The main objective was to gain a deeper understanding of how
statistical concepts are practically utilized in real-world contexts
and to learn how to analyze and interpret a dataset. We were required
to choose a dataset and perform calculations using the Python
programming language to compute various statistics such as mean,
standard error, and variance. By doing so, we aimed to bridge the gap
between theoretical knowledge of statistics and its practical
application in real-life situations.
In the project, I chose the "World Happiness Score" dataset as the
dataset. It includes the happiness scores of countries from 2015 to
2019. My goal was to compare the happiness scores of specific countries
by taking the last two years. First, I determined the countries I
would select and kept them in a list. I read the happiness scores of
these countries from the CSV file and stored them in a list.
Additionally, to investigate whether the level of economic prosperity
of the countries affects their happiness, I also kept the GDP values
in a list. The function lengthOfList returns the length of a list.
sumOfList calculates the sum of numbers in a list. In the findMean
function, I divided the sumOfList by the lengthOfList to find the
mean. To find the median, I first sort my list with the sorted
function. If my list is even in length, I return the average of the
middle two elements. If it's an odd number, I'm returning the middle
element. In calculateVariance I am using a loop to calculate the
squared difference between each element in the array and the mean, and
I accumulate these squared differences in the variable 'sqDiff'.

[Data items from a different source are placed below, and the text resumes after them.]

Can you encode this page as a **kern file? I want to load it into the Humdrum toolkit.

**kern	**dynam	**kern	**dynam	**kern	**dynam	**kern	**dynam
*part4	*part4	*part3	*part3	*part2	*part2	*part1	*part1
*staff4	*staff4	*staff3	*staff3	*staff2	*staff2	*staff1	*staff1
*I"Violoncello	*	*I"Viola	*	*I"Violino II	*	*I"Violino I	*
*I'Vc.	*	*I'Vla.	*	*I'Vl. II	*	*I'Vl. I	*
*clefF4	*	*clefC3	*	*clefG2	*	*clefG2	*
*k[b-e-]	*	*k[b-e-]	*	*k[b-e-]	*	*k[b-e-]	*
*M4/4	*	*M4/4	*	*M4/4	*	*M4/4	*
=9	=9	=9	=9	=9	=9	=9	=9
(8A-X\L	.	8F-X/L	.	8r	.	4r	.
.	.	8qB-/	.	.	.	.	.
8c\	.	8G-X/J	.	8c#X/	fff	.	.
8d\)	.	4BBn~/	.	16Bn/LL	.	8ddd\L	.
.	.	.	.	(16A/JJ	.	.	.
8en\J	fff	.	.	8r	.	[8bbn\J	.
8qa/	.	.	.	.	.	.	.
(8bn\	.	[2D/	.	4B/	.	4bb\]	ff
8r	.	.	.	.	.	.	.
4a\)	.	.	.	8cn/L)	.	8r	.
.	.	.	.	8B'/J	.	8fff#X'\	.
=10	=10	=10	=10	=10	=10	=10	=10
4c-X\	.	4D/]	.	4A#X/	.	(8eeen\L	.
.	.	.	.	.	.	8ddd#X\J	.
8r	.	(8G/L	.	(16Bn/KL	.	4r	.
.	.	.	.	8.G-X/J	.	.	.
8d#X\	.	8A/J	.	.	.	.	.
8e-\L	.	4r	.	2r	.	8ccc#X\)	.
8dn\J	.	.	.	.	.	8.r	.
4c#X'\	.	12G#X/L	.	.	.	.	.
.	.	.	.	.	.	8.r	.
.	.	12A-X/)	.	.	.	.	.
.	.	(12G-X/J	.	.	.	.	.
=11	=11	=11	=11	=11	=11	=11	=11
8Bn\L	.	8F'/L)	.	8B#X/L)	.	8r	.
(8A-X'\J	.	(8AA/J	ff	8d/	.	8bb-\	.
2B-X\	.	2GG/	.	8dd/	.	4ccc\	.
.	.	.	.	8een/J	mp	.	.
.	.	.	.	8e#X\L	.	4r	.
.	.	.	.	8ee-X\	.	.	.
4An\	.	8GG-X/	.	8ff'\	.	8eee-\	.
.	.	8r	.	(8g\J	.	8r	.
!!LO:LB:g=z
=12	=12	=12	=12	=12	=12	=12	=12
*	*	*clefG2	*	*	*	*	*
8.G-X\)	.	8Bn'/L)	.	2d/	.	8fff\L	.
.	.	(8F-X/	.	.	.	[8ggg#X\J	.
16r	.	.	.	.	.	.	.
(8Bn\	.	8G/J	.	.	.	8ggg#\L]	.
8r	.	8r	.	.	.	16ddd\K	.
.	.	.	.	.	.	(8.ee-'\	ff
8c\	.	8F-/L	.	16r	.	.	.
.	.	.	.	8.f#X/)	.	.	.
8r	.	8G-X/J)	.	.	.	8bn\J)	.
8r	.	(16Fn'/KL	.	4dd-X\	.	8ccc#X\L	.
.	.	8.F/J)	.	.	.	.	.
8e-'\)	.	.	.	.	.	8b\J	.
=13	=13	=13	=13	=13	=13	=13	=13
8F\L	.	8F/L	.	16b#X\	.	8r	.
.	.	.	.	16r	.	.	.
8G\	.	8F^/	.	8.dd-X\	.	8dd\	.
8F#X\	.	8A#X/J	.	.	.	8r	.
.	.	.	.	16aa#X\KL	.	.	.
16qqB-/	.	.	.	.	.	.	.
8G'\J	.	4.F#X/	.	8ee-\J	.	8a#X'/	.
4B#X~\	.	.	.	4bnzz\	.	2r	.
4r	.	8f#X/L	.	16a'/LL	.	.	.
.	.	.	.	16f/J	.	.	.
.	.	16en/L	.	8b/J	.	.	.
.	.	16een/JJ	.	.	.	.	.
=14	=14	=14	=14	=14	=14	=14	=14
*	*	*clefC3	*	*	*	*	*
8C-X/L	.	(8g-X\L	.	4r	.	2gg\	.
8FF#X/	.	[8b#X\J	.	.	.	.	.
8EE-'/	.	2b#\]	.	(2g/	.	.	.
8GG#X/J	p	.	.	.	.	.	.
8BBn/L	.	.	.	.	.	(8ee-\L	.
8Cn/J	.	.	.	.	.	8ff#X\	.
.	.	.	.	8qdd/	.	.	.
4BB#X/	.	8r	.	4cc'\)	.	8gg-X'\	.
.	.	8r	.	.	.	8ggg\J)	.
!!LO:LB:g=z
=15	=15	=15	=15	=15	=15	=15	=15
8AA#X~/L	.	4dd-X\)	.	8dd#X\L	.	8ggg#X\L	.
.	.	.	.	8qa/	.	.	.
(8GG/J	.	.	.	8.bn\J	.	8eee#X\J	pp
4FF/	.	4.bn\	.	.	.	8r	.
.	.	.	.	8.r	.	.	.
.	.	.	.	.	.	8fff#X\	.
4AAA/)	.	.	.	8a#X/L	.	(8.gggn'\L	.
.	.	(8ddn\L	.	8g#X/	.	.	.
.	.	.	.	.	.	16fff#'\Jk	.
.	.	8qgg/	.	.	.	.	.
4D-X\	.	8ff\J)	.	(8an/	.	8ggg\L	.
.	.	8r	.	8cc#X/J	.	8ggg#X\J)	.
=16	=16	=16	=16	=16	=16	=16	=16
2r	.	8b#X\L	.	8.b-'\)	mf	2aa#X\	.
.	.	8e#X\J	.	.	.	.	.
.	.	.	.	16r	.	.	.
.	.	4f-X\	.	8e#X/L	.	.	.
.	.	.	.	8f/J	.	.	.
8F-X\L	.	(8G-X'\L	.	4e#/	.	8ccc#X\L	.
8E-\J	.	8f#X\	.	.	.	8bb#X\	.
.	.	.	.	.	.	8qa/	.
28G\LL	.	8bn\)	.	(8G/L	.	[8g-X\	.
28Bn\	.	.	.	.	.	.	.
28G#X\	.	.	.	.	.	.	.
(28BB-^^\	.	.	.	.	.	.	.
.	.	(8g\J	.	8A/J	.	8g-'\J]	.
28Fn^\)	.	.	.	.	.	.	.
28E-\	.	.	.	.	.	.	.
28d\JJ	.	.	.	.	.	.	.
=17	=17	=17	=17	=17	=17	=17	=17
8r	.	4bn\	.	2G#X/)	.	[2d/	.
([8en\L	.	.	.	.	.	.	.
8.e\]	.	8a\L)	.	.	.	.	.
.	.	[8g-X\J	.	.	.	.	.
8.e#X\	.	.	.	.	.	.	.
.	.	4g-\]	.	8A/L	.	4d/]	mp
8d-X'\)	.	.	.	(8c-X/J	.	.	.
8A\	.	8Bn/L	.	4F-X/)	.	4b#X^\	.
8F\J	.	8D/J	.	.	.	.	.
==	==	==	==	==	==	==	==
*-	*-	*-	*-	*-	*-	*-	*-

Finally, I divide the sum of squared differences by the size of the
array to calculate the variance. In standartDeviation I returned the
square root of the variance value. I also used the standardError
function to calculate the error rate. I divided the standard deviation
by the square root of the sample size and returned the result. In
removeOutliers; a z-score is computed for each value in the data array
to determine its position relative to the mean in terms of standard
deviations. The z-score measures the number of standard deviations a
value deviates from the mean. Values that have a z-score greater than
or less than a specific threshold value (usually set to 1 by default)
are considered outliers. These outliers are identified and added to a
separate list called 'outliers'. In confidenceInterval;
to estimate the confidence interval, I select a sufficient sample size
from the list and calculate its mean and standard deviation. Then, I
calculate the t value using the t.ppf() function to achieve a 95%
confidence level. By using the t score, I account for the small size
of our dataset, which is recommended for accurate results. Finally, I
compute the lower and upper limit values for the confidence interval
based on the calculated t value, mean, standard deviation, and sample
size. In the calculateSampleSize function, I first calculate the alpha
value corresponding to the desired confidence level by subtracting the
confidence level from 1. Then, using the norm.ppf() function from the
library, I determine the z-score based on the alpha value. The z-score
represents the percentile point value in the standard normal
distribution, and it is chosen based on the desired confidence level
and alpha value.
Next, I calculate the required sample size by multiplying the z-score
by the standard deviation and dividing it by the specified margin
value. The result is rounded to the nearest integer using the ceil()
function. This calculation gives an estimate of the sample size needed
to achieve the desired confidence level and margin of error.